Co-Directed by Phyllis Leffler & Julian Bond

Legacy of Brown

BOND: Now, in the years from '54 until today -- the year 2000 -- what does Brown mean today in your estimation?

MARSH: Well, I was in Charlotte over the weekend, and the city of Charlotte had engaged in a massive choice – choose your own school plan. They have spent millions of dollars, and they had a fair planned where the people would shop for schools. They spent four and a half million dollars just for that one event. When the Fourth Circuit came down with the decision reversing the district judge, setting aside this choice plan, saying that the Charlotte schools had not been desegregated and they could not go to a choice plan, they could continue to use race as a factor, everyone was shocked. The school board voted five to four to discontinue the choice plan and go back to the previous plan. So, struggle to implement Brown is still going on. And it's affected the whole community of Charlotte. The superintendent was very upset that the board voted five to four to go back to the old plan and use race. But apparently the new plan would minimize the amount of desegregation. So the struggle to implement Brown and to eradicate the vestiges of slavery is still going on.
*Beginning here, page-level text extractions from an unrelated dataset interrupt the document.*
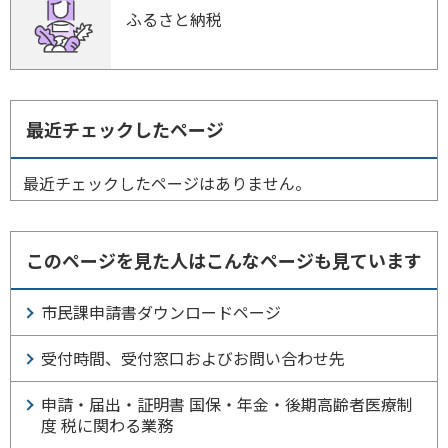
ふるさと納税
最近チェックしたページ
最近チェックしたページはありません。
このページを見た人はこんなページも見ています
市民課申請書ダウンロードページ
受付時間、受付窓口およびお問い合わせ先
申請・届出・証明書 国保・年金・後期高齢者医療制
度 税に関わる業務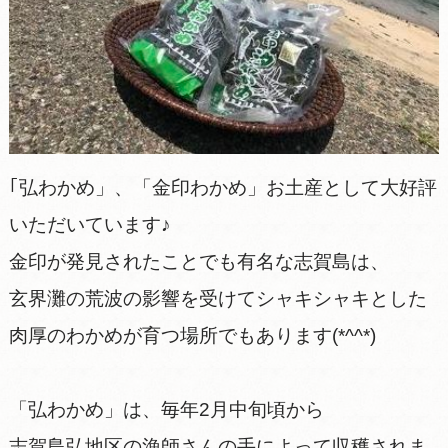
｢弘わかめ」、「金印わかめ」お土産として大好評
いただいています♪
金印が発見されたことでも有名な志賀島は、
玄界灘の荒波の影響を受けてシャキシャキとした
肉厚のわかめが育つ場所でもあります(*^^*)
「弘わかめ」は、毎年2月中旬頃から
志賀島弘地区の漁師さんの手によって収穫されま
BOND: What about here in Virginia?

MARSH: Well, a similar case in Norfolk was lost, and the Norfolk school board was permitted to abandon the desegregation plan. I had a hand in getting – I was the lead council that got the Norfolk schools desegregated. The Supreme Court denied cert of a case that said that once Norfolk achieved unitary status they could go back and basically do what they want to do. So, the Norfolk authorities are basically dismantling the desegregated systems, going back to the segregated system.

BOND: Have they achieved unitary status in Norfolk or in most places that you know of?

MARSH: Well, let's put it this way -- they achieved it for a while because we had each school balanced to the precise mathematical distribution between blacks and whites, each faculty balanced. But over a period of time, it eroded so that now the schools are segregated again.